Killer, è una delle mille parole importate inutilmente dall’inglese. Corrisponde pari, pari a ‘sicario’ e i dizionari lo definiscono “Assassino per conto di altri, ma anche autore di delitti a catena e persona senza scrupoli nel perseguire i propri scopi. L’irriverente Biden, informato dai servizi segreti degli attacchi informatici che haker russi di Stato hanno sferrato per sostenere la candidatura bis di Trump e screditare il concorrente democratico, è ‘sbottato’ in un poco istituzionale “Putin è un killer”. Il dittatore ha risposto per ora con larvate minacce di ritorsione e un ironico, non meno velenoso “Auguro a Biden la salute”. Chiamare ’killer’ Putin, questo il nodo della querelle, è un inciampo internazionale del presidente americano o la coraggiosa denuncia di quanto avviene come prosecuzione ereditaria della sanguinosa repressione stalinista? Il tema propone inquietanti quesiti. Il principale: i vincoli della globalizzazione impediscono alla democrazia di ‘tagliare i ponti’ con l’antidemocrazia, di escludere dai rapporti politici ed economici internazionali i Paesi dove allignano sovranismo, repressione delle libertà individuali e collettive, razzismo? Nella Russia di Putin, ma non solo nell’ex Unione Sovietica, il dissenso è stroncato con l’eliminazione fisica o il carcere. La violenza di regime racconta di giornalisti russi trucidati, di carcerazioni inflitte a migliaia di dissidenti, che contestato la dittatura di Putin, di Erdogan, dei ras egiziani: gli interessi economici mondiali impediscono di isolare le tirannie che inquinano i cinque continenti? Purtroppo sì e allora la ‘provocazione’ di Biden infrange in modo, certo clamoroso, l’omertà generale, che perpetua lo scandalo di forniture militari dei Paesi democratici a governi che le usano per scopi inqualificabili, l’indecente finzione di ignorare soprusi e delitti contro i diritti umani in cambio di allettanti commesse commerciali e industriali.
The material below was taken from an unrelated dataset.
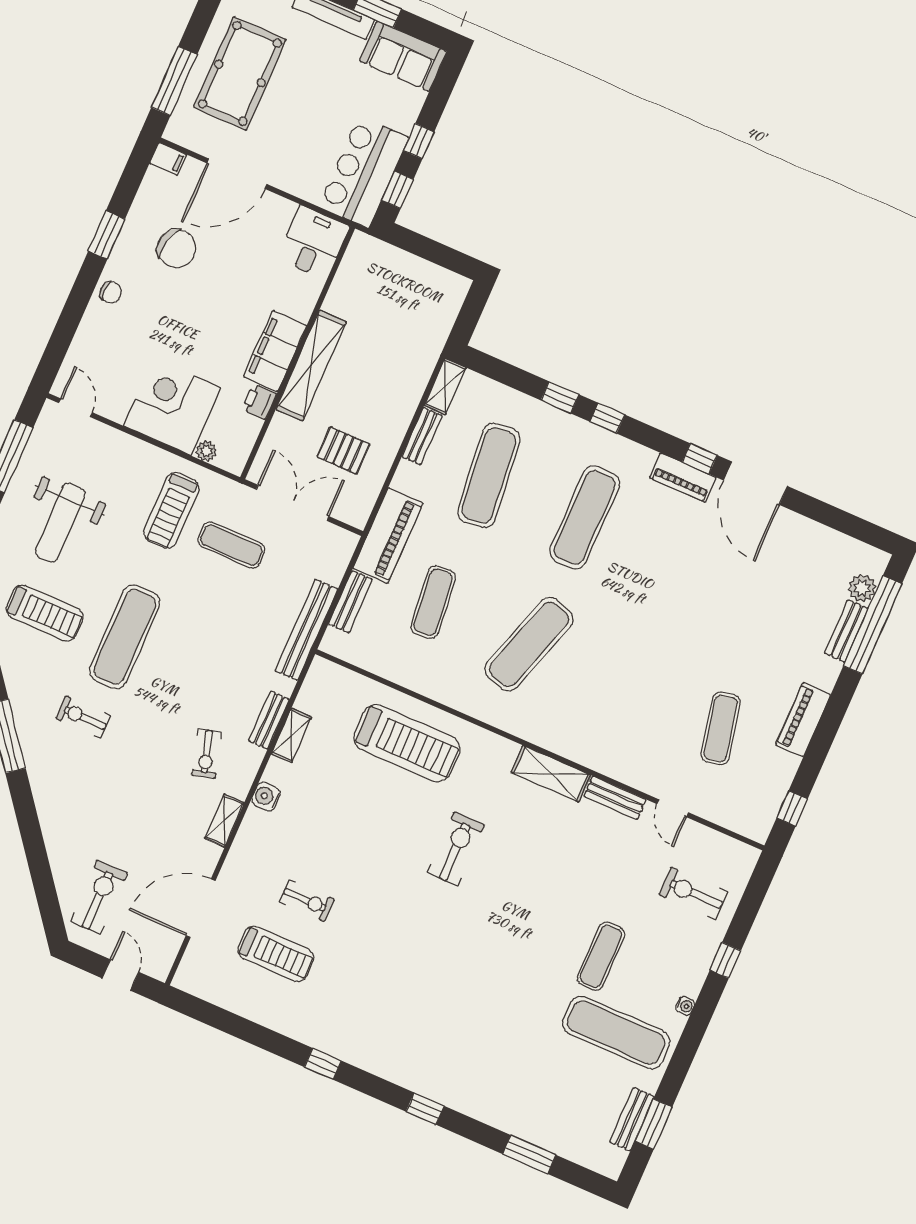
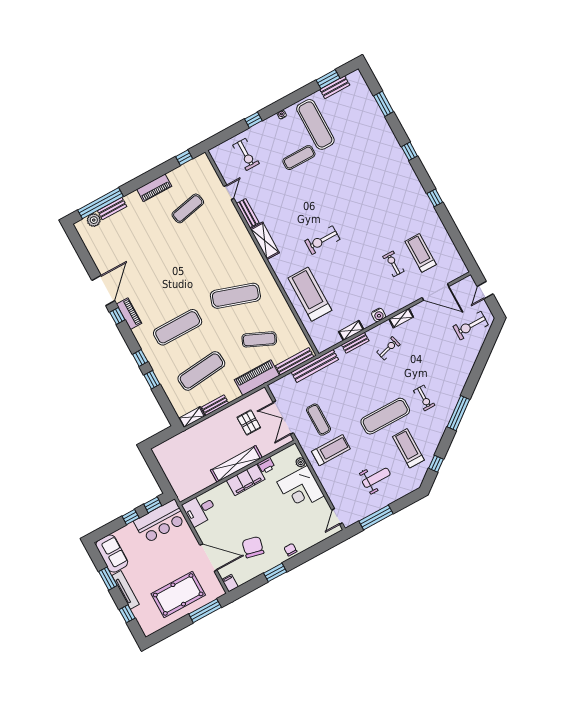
weight bench: (60, 523) -> (376, 478), width x0.73, depth x0.75
bench: (350, 602) -> (295, 361), width x1.36
exercise mat: (433, 602) -> (259, 339), turned 30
Il non sommesso invito al successore di Trump è di ottimizzare il mandato anche per legittimare il titolo di Paese leader della democrazia con la giustizia sociale che impone la parità di diritti tra bianchi e neri, poveri e ricchi. Possibile evitare il ricorso al vaccino russo ‘sputnik’? e lei, mister Biden, può esercitare la sua autorevolezza per ottenere che Pfizer, Moderna e Johnson, una volta compensato il costo della ricerca, consentano a tutto il mondo e specialmente ai Paesi poveri di produrre in autonomia e senza costi aggiuntivi i loro vaccini? La sconfitta della pandemia, tema universale senza confronti con il passato, è il test più probante di sempre per capire se l’umanità può intraprendere un percorso di solidarietà mondiale o tende a rinserrarsi nell’ egocentrismo dell’autarchia, che si drammatizza per i milioni di vittime di un virus senza confini, contrastato con diagnosi, terapie e antidoti in assenza di una regia globale.